Begonnen wird am Ende der Geschichte. Sein tragischer Tod während der Arbeit am Requiem bildet den Einstieg zu der gesungenen und erzählten Story. Zu seinen Melodien, den Sonaten, Symphonien, und Serenaden wurden Liedtexte geschrieben. Die Handlung rankt sich entlang der Arbeit an den bekannten Opern "Die Entführung aus dem Serail", "Le nozze di Figaro", "Don Giovanni", "La clemenza di Tito" oder "Die Zauberflöte". Mozarts Leben ist mit seinem Werk eng verbunden. Die große Liebe zu Konstanze, seine Heirat und Vaterschaft sind ebenso Teil, wie sein Schaffensdrang, ständige Geldsorgen und ein ausschweifendes Leben. Seine Charakterzüge der Genialität und Exzentrik, sein revolutionärer Geist und seine Modernität sind Hauptbestandteile des Stückes. Mit einem videoproduzierten Bühnenbild, das sich schnell und sauber wechseln lässt, gelangen die Zuschauer rasch in unterschiedliche Lokalitäten und Epochen.

Mozart zeigt viel Ähnlichkeit mit Prominenten unserer Zeit. Der Name Superstar ist deshalb durchaus angebracht und begründet. Freiheitsdrang, Provokation und Schaffensdrang verbunden mit ausschweifendem Leben finden wir auch bei Künstlern unserer Zeit.

Bereits mit fünf Jahren komponierte Mozart sein erstes Konzert, seine erste Symphonie mit sieben Jahren und seine erste Oper mit zwölf. Frühe Erfolge verlangen nach einer Steigerung. Der junge Wolferl wurde von seinem Vater dressiert und herumgezeigt. Dieser war allgegenwärtig, ermöglichte wohl die frühe Entfaltung der Begabung Mozarts, engte ihn jedoch massiv ein. Der Bruch mit dem Vater, um sich aus seiner Herrschaft zu befreien scheint unausweichlich. Ebenso wie die Suche nach weiteren Herausforderungen. Mozart verstand sich auf die Kunst der Melodieführung und hatte begriffen, dass sich die Zuhörer eine einfache und gleichzeitig wirkungsvolle Musik wünschen. Doch auch bei anspruchsvollerem Publikum gewann er Aufmerksamkeit durch die Vielschichtigkeit seiner Musik. Er bündelte die aktuellen Strömungen seiner Zeit und popularisierte sie.
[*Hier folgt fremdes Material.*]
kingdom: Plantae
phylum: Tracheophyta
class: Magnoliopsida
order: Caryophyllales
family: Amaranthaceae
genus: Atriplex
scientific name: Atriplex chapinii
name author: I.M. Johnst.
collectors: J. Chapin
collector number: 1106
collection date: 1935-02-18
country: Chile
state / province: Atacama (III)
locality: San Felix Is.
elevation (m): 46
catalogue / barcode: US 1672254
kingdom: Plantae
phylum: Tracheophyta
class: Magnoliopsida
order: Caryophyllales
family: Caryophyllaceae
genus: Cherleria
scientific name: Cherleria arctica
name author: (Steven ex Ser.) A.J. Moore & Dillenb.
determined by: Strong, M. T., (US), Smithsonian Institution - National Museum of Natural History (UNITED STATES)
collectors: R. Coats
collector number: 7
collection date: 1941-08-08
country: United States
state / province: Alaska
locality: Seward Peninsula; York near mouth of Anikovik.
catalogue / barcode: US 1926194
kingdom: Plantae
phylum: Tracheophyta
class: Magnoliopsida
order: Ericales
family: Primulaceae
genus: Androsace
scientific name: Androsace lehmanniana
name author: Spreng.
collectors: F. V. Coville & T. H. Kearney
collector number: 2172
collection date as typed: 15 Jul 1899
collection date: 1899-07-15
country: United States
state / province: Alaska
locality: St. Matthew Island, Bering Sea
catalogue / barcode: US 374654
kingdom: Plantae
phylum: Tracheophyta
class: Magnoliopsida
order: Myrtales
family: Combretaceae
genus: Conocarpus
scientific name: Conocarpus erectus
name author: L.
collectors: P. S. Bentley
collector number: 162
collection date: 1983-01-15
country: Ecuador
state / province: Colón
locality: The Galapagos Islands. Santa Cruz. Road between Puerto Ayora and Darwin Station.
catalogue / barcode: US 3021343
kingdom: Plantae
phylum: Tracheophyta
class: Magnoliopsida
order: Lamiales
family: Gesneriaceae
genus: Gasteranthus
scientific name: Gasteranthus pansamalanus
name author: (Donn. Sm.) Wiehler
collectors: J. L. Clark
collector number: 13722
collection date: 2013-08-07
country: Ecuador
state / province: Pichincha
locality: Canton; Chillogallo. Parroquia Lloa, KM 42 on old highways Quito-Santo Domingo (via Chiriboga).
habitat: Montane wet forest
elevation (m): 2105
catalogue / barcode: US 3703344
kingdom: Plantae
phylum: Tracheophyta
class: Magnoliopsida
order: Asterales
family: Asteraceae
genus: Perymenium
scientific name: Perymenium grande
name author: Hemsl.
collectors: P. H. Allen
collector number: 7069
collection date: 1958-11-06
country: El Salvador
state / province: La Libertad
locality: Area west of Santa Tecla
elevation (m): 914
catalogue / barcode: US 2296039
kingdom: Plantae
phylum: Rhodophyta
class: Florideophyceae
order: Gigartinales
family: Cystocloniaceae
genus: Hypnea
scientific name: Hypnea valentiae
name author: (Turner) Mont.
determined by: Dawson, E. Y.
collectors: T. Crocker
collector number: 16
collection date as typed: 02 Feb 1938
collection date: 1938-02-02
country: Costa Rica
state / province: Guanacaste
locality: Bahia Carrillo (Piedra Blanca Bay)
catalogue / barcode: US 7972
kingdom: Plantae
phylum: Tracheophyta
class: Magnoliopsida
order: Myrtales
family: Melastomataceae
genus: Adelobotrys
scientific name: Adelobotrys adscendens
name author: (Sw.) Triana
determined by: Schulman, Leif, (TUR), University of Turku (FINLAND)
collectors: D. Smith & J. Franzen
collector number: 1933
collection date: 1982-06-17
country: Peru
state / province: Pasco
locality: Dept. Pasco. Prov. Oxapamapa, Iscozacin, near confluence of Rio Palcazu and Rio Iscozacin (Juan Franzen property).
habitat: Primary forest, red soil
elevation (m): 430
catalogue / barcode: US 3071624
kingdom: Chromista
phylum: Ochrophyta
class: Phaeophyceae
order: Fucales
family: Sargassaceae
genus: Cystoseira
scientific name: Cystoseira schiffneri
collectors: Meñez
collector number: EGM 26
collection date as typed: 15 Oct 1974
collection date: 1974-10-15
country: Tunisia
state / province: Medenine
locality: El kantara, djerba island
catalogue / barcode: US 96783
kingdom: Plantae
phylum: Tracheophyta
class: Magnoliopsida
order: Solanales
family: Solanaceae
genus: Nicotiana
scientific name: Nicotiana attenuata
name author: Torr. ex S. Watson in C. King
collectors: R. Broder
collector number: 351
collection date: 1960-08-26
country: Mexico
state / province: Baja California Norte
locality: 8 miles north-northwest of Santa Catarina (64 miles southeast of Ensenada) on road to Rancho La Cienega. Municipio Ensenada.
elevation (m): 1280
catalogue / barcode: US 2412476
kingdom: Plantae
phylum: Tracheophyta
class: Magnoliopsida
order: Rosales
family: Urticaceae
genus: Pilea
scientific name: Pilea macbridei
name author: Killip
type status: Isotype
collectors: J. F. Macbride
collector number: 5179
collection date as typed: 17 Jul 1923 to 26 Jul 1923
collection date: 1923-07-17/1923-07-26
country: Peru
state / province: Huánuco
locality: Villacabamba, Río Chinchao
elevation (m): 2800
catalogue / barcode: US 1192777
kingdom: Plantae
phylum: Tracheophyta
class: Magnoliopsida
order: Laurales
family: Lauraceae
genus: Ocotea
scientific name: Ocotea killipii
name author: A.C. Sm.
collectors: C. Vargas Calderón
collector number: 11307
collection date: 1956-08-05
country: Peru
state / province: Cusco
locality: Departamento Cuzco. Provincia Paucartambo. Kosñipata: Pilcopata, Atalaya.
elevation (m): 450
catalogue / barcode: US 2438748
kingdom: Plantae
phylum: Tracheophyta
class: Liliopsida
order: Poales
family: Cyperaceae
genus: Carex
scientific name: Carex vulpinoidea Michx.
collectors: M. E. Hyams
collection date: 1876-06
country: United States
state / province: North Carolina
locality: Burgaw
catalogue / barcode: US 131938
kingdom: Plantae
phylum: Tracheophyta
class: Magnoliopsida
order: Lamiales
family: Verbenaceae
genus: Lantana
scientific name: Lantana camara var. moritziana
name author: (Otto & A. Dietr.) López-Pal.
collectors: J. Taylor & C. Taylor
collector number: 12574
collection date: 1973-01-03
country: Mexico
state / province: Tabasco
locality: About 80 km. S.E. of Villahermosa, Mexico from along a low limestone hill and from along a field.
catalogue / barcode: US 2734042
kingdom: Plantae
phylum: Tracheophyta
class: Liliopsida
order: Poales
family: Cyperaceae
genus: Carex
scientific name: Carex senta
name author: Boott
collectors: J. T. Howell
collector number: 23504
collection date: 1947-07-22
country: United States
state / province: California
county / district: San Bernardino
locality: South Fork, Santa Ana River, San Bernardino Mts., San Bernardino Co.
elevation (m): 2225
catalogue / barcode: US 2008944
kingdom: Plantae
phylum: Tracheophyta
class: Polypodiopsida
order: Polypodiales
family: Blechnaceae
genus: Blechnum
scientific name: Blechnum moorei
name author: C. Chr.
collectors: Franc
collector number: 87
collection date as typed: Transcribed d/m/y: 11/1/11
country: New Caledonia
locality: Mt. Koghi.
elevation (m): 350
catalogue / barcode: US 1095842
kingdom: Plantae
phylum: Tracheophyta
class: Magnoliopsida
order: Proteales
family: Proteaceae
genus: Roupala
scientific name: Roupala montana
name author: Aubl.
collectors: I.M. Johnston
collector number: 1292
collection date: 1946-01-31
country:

Schon zu Lebzeiten wurde sein Werk bewundert. Im Tod wurde er unsterblich. Mozarts tragisches Schicksal gibt genug Stoff für ein Musical, das einen Querschnitt aus verschiedenen Werken seines Schaffens zeigt. Für die Zuschauer ist die Inszenierung zeitweise etwas verwirrend. Unklar bleibt die Rolle der schwarzen Tänzer im Gesamtgeschehen.